I believe the Administration’s position flies in the face of this resolution, the Bill of Rights and Americans’ personal religious freedom.
No American citizen should have to pass someone else’s religious test to qualify for a federally funded job. Not one American.
Mr. Speaker, it is right for House Members to stand up for religious freedom in other nations, but I would suggest we should more carefully examine how Bush administration policies will lead to religious discrimination here at home. If Americans are denied the right to a federally funded job, the chance to feed their families, simply because someone doesn’t like their religious faith, then they are being denied the exercise of their religious freedom. Perhaps most Americans to date have not been concerned about these so-called Charitable Choice proposals for two reasons. First, they are not aware of these proposals. Second, most Americans consider religious freedom to be a right protected by our 1st Amendment. But, in the years ahead, when dozens, then hundreds, and ultimately thousands of Americans are denied a job simply because of their personal religious faith, Americans will be outraged and ask how did this type of religious discrimination occur here, in the land of the free. In my religious faith, it is said that we should take the log out of our own eye before pointing out the speck in someone else’s eye.

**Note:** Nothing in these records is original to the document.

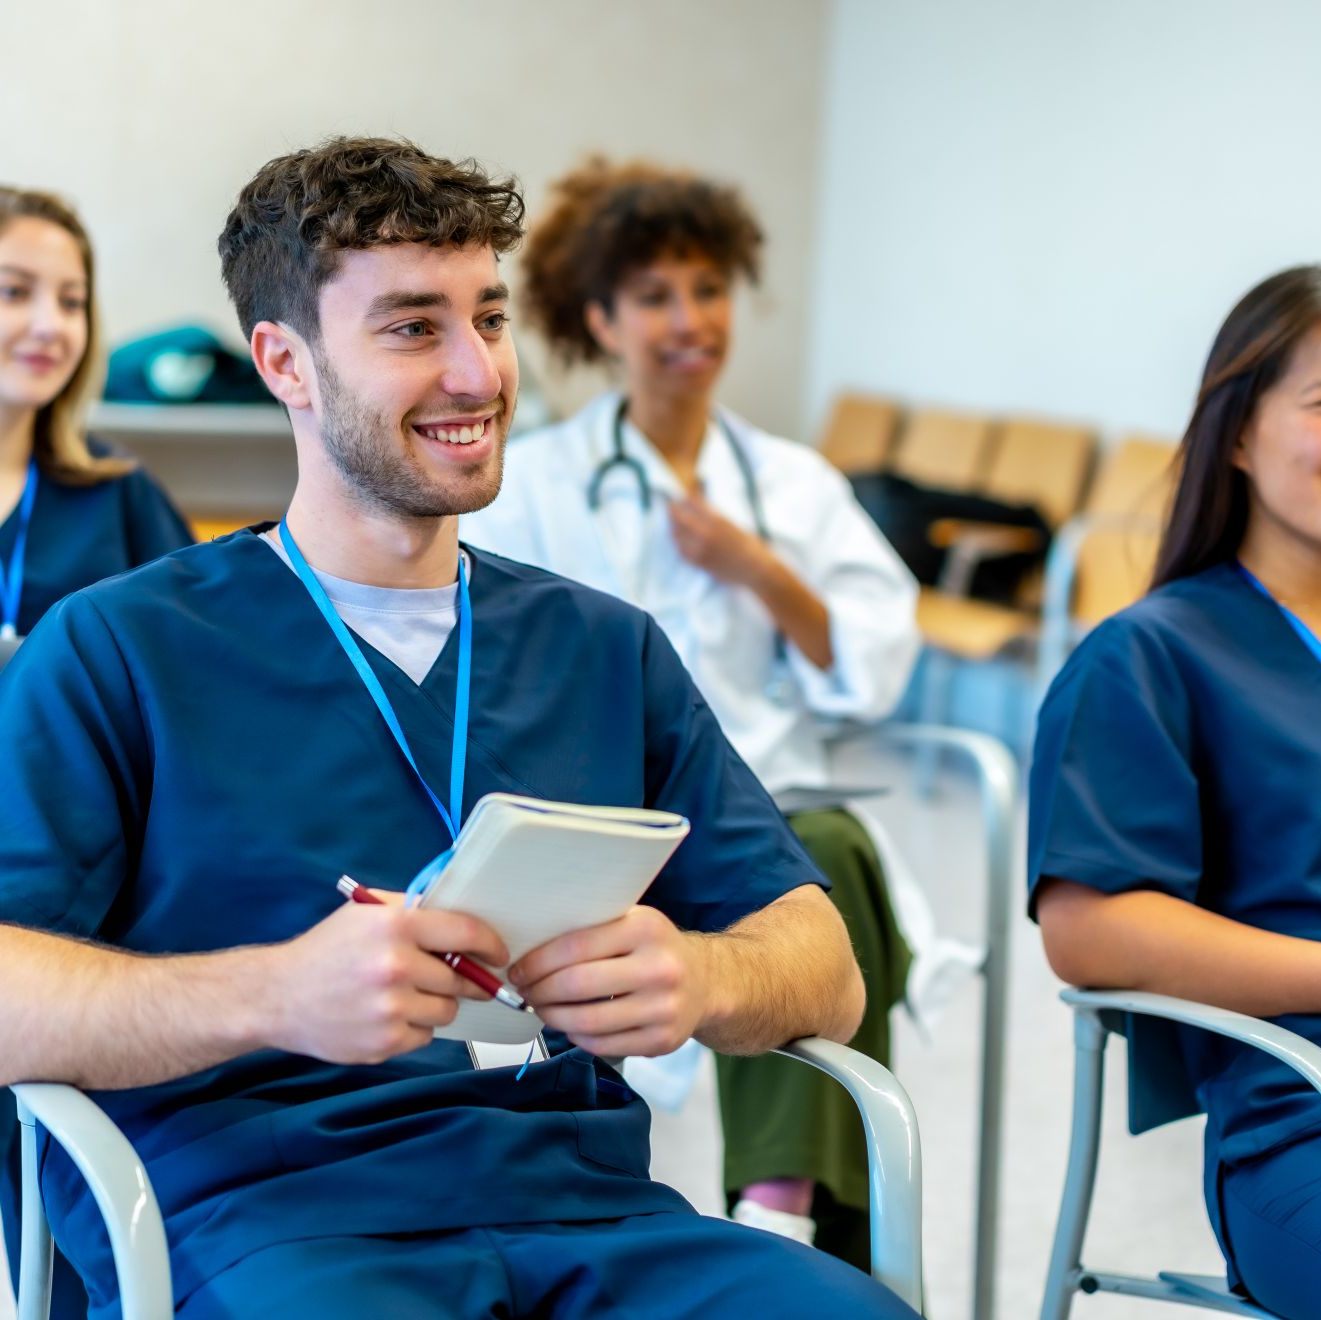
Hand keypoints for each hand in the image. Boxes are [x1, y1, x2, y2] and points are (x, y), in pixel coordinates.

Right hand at [265, 900, 508, 1064]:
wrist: (278, 997)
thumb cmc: (326, 950)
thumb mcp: (365, 912)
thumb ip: (412, 909)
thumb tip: (462, 916)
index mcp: (396, 925)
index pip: (466, 932)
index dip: (491, 944)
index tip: (499, 954)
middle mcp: (396, 965)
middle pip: (461, 977)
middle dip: (459, 978)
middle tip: (444, 976)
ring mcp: (390, 1008)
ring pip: (447, 1010)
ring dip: (435, 1004)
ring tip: (404, 995)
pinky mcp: (384, 1043)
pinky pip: (425, 1036)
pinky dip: (414, 1027)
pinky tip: (386, 1015)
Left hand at [509, 905, 710, 1056]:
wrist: (705, 982)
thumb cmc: (653, 948)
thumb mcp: (631, 922)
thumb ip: (593, 928)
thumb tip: (529, 945)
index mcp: (645, 928)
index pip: (575, 945)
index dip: (538, 961)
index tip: (518, 969)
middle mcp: (659, 968)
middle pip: (577, 985)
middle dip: (539, 991)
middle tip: (524, 992)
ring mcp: (663, 1008)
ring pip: (587, 1021)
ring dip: (552, 1017)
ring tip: (541, 1009)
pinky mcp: (662, 1042)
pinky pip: (602, 1045)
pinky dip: (577, 1037)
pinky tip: (569, 1025)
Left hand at [668, 494, 770, 586]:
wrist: (755, 569)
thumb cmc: (749, 545)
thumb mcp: (732, 524)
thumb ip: (714, 516)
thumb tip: (697, 508)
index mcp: (717, 520)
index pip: (693, 503)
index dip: (685, 499)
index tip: (682, 497)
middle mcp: (706, 533)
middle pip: (680, 517)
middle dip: (673, 511)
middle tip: (669, 507)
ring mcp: (701, 549)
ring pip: (677, 535)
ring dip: (673, 527)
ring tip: (672, 523)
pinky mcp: (699, 562)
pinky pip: (681, 551)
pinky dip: (678, 543)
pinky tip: (678, 540)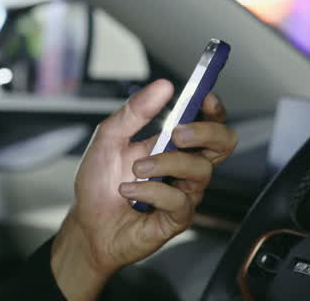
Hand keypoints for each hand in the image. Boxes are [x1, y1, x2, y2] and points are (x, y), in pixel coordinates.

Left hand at [49, 79, 237, 299]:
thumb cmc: (99, 183)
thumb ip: (135, 111)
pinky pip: (179, 200)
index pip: (208, 122)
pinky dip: (151, 190)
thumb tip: (163, 86)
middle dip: (206, 132)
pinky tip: (129, 191)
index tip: (204, 96)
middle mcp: (184, 167)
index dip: (213, 108)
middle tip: (177, 133)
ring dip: (164, 163)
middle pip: (223, 144)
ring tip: (136, 168)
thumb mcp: (108, 137)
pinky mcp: (178, 218)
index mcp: (172, 144)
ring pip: (200, 170)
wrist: (87, 224)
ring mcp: (184, 193)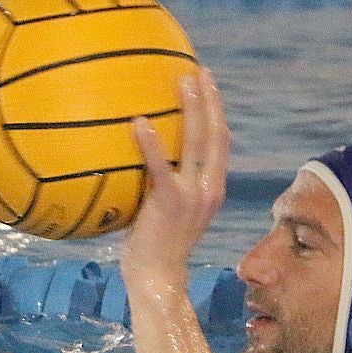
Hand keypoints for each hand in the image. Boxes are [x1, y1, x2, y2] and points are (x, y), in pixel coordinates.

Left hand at [122, 68, 228, 280]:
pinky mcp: (170, 202)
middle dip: (210, 100)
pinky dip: (151, 143)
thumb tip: (130, 160)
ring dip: (193, 108)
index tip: (208, 85)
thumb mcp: (162, 215)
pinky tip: (138, 121)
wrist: (157, 281)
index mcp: (212, 190)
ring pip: (199, 142)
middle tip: (200, 71)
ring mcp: (192, 195)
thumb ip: (157, 187)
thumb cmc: (151, 251)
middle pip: (216, 135)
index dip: (216, 112)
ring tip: (181, 80)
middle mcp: (209, 189)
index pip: (220, 144)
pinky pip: (161, 166)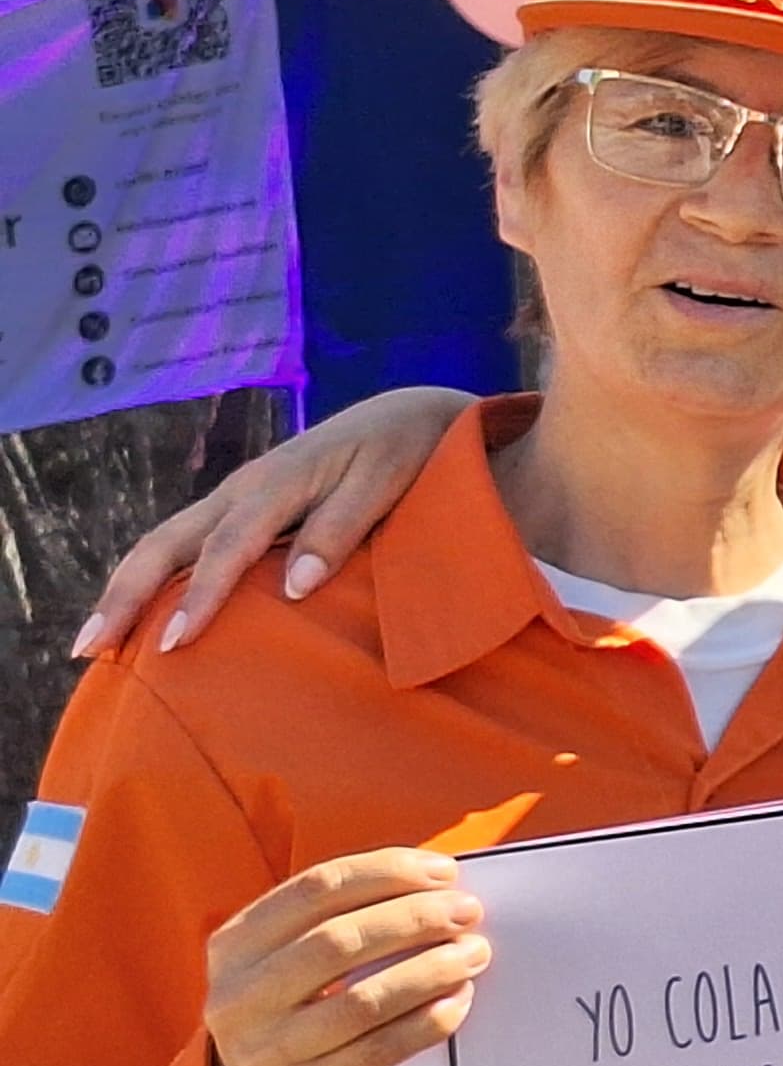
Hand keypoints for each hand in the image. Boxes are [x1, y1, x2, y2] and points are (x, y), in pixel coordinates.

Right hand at [78, 386, 472, 656]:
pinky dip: (155, 577)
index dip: (199, 595)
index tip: (174, 643)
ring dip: (126, 589)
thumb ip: (340, 528)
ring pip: (166, 542)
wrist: (410, 414)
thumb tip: (297, 587)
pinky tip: (142, 615)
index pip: (226, 547)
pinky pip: (187, 543)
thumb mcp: (384, 483)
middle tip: (89, 650)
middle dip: (125, 595)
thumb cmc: (404, 452)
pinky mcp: (244, 507)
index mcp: (277, 483)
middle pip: (167, 542)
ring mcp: (237, 498)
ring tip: (94, 643)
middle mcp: (243, 489)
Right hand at [203, 848, 487, 1065]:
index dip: (386, 873)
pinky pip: (378, 1053)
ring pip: (362, 1001)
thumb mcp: (288, 953)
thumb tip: (437, 884)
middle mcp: (240, 995)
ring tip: (473, 953)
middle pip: (339, 941)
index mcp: (235, 943)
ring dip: (430, 971)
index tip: (444, 872)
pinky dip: (426, 1023)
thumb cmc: (296, 1000)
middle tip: (467, 912)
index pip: (316, 889)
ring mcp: (266, 1049)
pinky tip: (458, 1000)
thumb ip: (344, 915)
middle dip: (415, 919)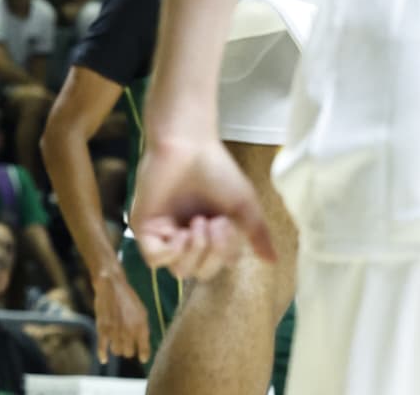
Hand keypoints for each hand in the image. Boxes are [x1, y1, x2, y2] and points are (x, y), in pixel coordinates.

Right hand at [93, 267, 149, 364]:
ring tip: (118, 340)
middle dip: (128, 350)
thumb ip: (143, 330)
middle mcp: (129, 329)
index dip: (143, 354)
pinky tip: (104, 359)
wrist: (112, 286)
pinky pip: (102, 348)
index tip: (143, 358)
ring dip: (117, 348)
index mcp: (141, 324)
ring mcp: (115, 330)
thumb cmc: (128, 299)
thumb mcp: (142, 312)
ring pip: (117, 351)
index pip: (144, 348)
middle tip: (127, 344)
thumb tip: (144, 352)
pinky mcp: (102, 329)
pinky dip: (103, 355)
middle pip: (129, 353)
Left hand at [133, 135, 276, 280]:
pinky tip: (180, 233)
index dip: (224, 254)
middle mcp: (186, 238)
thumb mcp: (244, 204)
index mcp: (208, 234)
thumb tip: (274, 261)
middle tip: (215, 223)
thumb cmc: (218, 170)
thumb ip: (257, 232)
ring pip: (178, 270)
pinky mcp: (145, 230)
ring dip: (194, 251)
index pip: (216, 264)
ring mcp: (165, 235)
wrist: (188, 147)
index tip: (229, 225)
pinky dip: (172, 253)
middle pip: (197, 271)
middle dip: (211, 253)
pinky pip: (155, 260)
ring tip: (198, 224)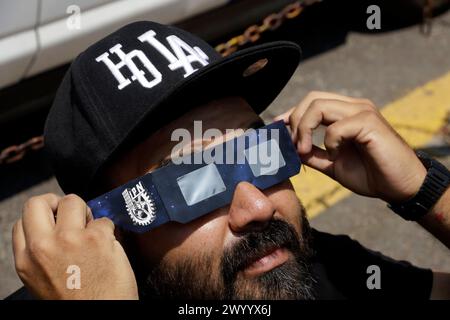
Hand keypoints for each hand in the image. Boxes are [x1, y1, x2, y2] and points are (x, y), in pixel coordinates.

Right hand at [12, 193, 137, 299]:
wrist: (101, 317)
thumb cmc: (77, 302)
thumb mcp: (43, 279)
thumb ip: (43, 252)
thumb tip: (55, 228)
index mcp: (26, 260)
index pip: (23, 220)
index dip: (43, 215)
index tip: (55, 219)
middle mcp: (43, 247)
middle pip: (39, 202)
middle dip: (57, 203)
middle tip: (72, 215)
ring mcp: (70, 239)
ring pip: (73, 201)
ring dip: (86, 213)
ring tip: (92, 231)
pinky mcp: (97, 238)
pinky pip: (104, 220)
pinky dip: (108, 231)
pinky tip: (108, 247)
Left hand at [275, 91, 426, 202]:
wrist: (400, 187)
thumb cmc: (371, 174)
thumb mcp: (333, 164)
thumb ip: (313, 154)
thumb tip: (290, 149)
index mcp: (345, 113)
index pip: (312, 102)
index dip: (291, 113)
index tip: (277, 128)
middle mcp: (353, 107)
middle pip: (311, 99)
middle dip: (295, 121)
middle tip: (295, 147)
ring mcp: (362, 111)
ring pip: (318, 106)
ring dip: (305, 130)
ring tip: (305, 151)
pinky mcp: (369, 122)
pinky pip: (336, 127)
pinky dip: (330, 143)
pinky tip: (337, 156)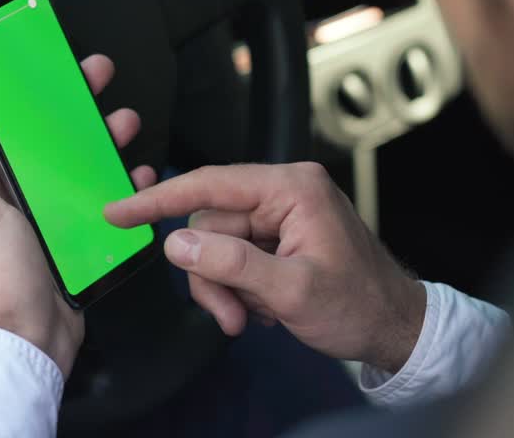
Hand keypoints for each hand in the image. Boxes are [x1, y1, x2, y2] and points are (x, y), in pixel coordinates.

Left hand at [0, 54, 157, 376]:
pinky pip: (99, 205)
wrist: (26, 342)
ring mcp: (44, 220)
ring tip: (126, 124)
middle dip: (74, 106)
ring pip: (78, 167)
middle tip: (100, 77)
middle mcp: (11, 199)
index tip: (49, 65)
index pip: (3, 125)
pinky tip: (138, 175)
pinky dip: (119, 187)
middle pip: (46, 140)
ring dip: (102, 141)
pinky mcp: (72, 241)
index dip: (26, 93)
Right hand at [104, 163, 424, 373]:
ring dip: (225, 288)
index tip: (117, 211)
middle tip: (230, 316)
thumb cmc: (358, 306)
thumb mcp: (292, 291)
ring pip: (216, 245)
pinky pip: (234, 257)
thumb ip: (231, 264)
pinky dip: (238, 288)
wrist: (396, 329)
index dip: (158, 199)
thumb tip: (177, 244)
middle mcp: (284, 192)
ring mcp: (281, 215)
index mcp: (292, 188)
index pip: (210, 184)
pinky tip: (265, 309)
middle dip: (211, 274)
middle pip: (209, 223)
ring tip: (252, 318)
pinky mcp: (279, 237)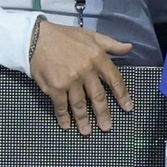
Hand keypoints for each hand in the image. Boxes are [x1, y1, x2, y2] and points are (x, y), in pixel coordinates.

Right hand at [29, 19, 133, 133]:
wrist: (37, 38)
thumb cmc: (65, 36)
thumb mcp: (92, 35)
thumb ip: (111, 44)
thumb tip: (129, 48)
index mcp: (97, 57)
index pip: (114, 79)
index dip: (122, 95)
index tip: (128, 107)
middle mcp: (86, 71)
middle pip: (98, 97)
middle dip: (103, 114)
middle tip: (107, 127)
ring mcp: (70, 81)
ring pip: (80, 105)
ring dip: (84, 120)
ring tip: (87, 131)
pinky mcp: (55, 88)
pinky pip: (61, 106)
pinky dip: (64, 117)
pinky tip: (67, 125)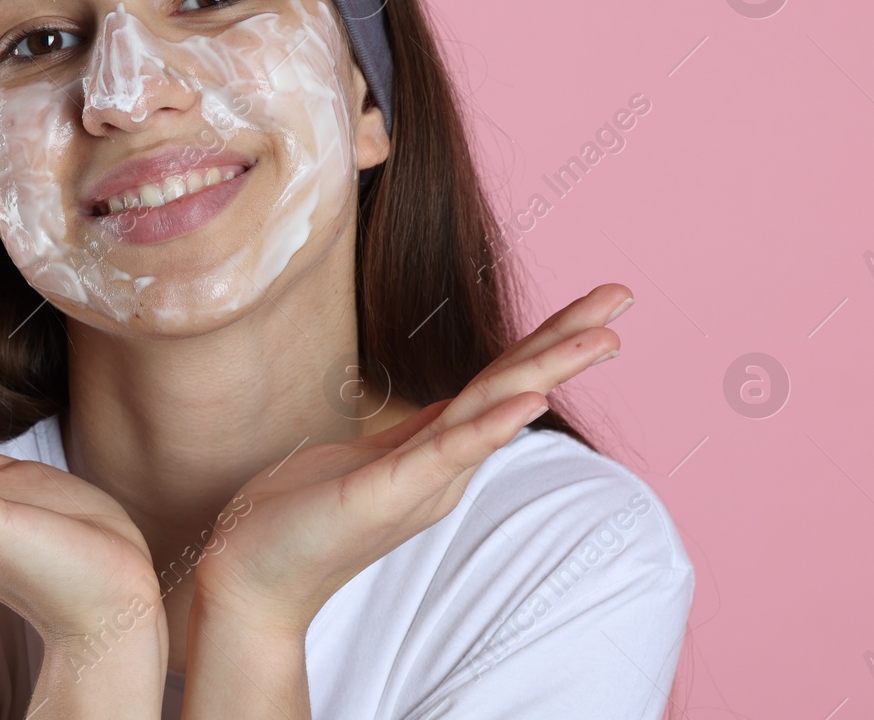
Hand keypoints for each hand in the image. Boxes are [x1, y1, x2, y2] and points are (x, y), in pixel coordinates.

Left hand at [189, 283, 633, 633]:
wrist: (249, 578)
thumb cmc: (295, 516)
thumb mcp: (361, 460)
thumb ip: (405, 438)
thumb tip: (431, 414)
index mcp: (435, 451)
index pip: (499, 382)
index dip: (547, 340)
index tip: (596, 305)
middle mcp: (441, 467)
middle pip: (514, 386)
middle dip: (570, 339)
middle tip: (624, 294)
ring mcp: (420, 482)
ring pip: (494, 410)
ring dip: (549, 367)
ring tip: (603, 334)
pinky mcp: (386, 495)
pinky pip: (446, 453)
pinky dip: (491, 426)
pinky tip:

That leads me to believe that, while we are right today to condemn religious discrimination in other nations, we should stop subsidizing religious discrimination here in America.
When we say in this resolution, “Whereas all governments should provide and protect religious liberty” perhaps it would be good for us to practice what we preach.
Religious freedom is a cherished right of American citizens. We should stop Bush Administration proposals that would put that sacred right at risk.